About a dozen journalists yesterday took up the challenge thrown down by Britain’s modern pentathlon team to have a go at the new “run-shoot” combined event that will form the grand finale of every top international competition from the world championships being staged here in London through the weekend, possibly right through to the 2012 Olympics, provided the IOC rubberstamps the proposal in Berlin today.

Most recently, the fifth and final discipline of a modern pentathlon was a 3,000-metre run. Now, it is punctuated by three stops with 70 seconds available each time to hit the 59.5mm target (smaller than a regular CD) positioned 10 metres away and score five hits.

Time penalties accrue if you don’t hit all five on all three visits to the range, so the gold medal can easily be won or lost on the pistol range.

Before we hacks graduated to that, there was a quick tutorial with the single shot CO2 air pistol.
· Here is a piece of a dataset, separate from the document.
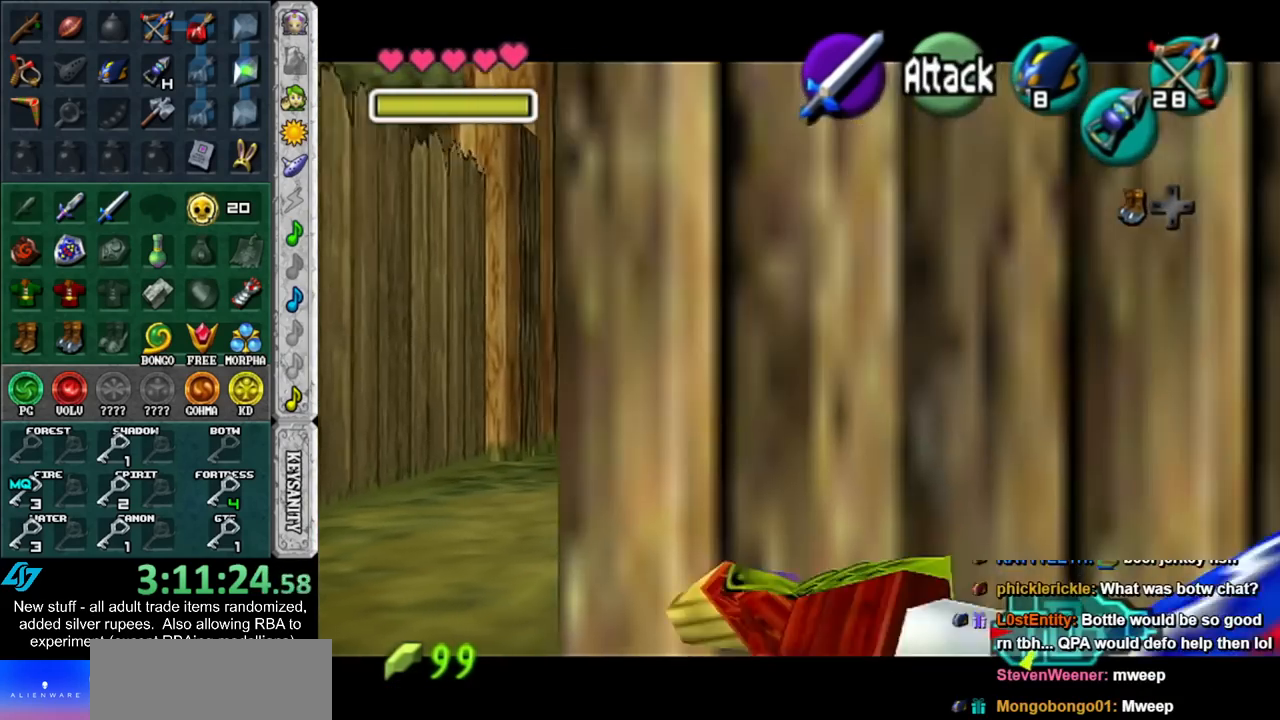
{"buttons": ["L1", "Z"], "left_stick": "center", "right_stick": "center", "events": [[450, "left_stick", "center"], [483, "Z", "down"]]}
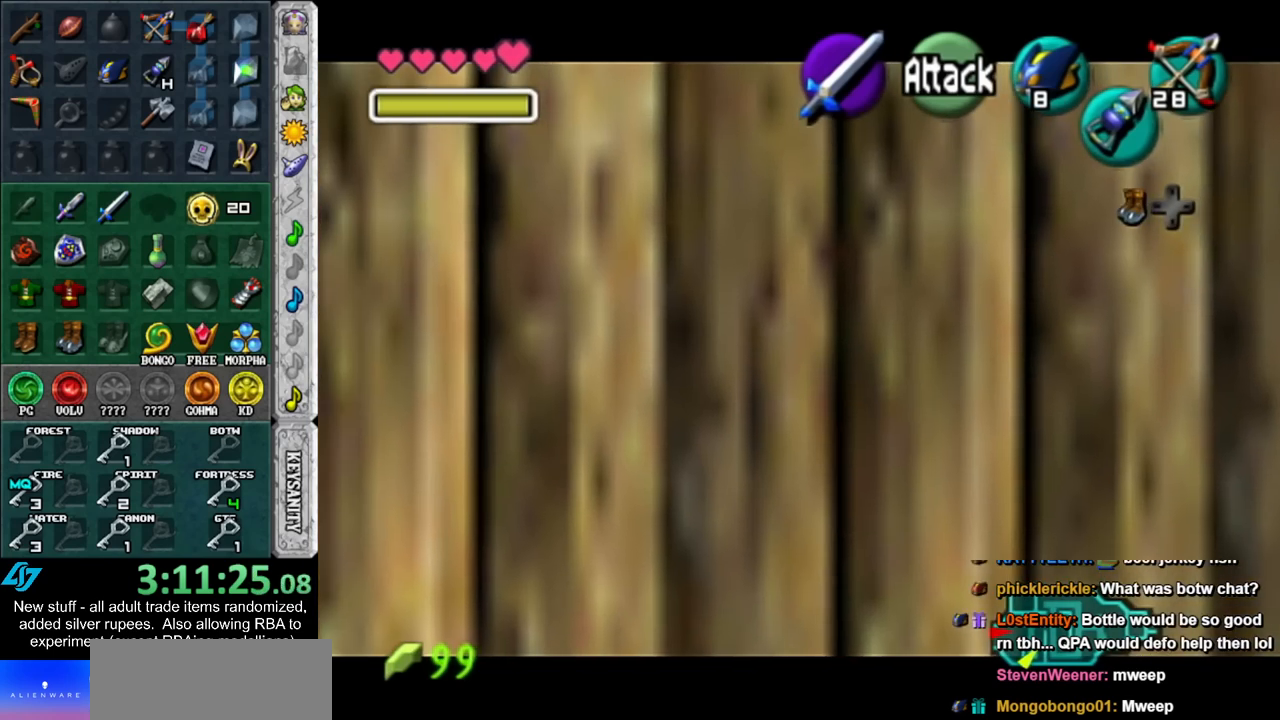
{"buttons": ["L1", "Z"], "left_stick": "center", "right_stick": "center", "events": [[50, "Z", "up"], [150, "Z", "down"], [233, "Z", "up"], [300, "Z", "down"], [367, "Z", "up"], [450, "Z", "down"]]}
Out in the open air, one factor immediately becomes apparent: even the slightest waft of wind has a significant impact on accuracy.

Next door, Mike Rowbotham seemed to be making good progress and London Tonight’s Lewis Vaughan Jones was also alongside us, accompanied by Sam Weale, a top 10 finisher in Beijing.

“It has changed the whole psychological approach to the event,” Weale said. “Having to deal with pressure in that first event was what made a pentathlete.

“If you started with a good shoot you carried that throughout the day, whereas now you can release the nervous energy over the run and you come into the range in a different mindset. Whether it is easier you can’t really say. It is just different.”

The BBC’s Olly Foster was keen enough to “race” Olympic silver medallist Heather Fell and performed respectably in the run. Then Fell simply brought up five green lights in as many shots to demonstrate exactly how it ought to be done.

Whether it was the wind or simply down to a left-hander shooting a right-handed gun, I managed only one green light. That though, was before attempting the run. After 400m (the pentathletes do 3×1,000m), it proved impossible to calm down sufficiently to hit the target again. Even loading the pellets in the pistol became a challenge.

Beijing Olympian Katy Livingston was sympathetic. “There can be a feeling of panic when the lights aren’t going out and people are going off before you. I’d definitely compare it to the penalty shoot-out in football,” she said.

The pressure will be on the organisers to get the results in the new format out to the media as quickly as possible. The grandstand press box at Crystal Palace is doubling as the media centre for this week’s world championships, when domestic journalists are likely to be outnumbered by those from overseas.

Competition begins today and the organisers have done their best to make the venue look colourful and worthy of a world championship, the first staged in London in an Olympic sport since the 1986 hockey World Cup.

Brightly coloured banners will provide the backdrop, and watch out for the London themed fences in the riding section. Competitors will find themselves negotiating the Houses of Parliament and Tower Bridge in miniature form, as horses are let loose on the infield in the stadium for the first time.

It should look terrific on television: the BBC is showing coverage on their red button service.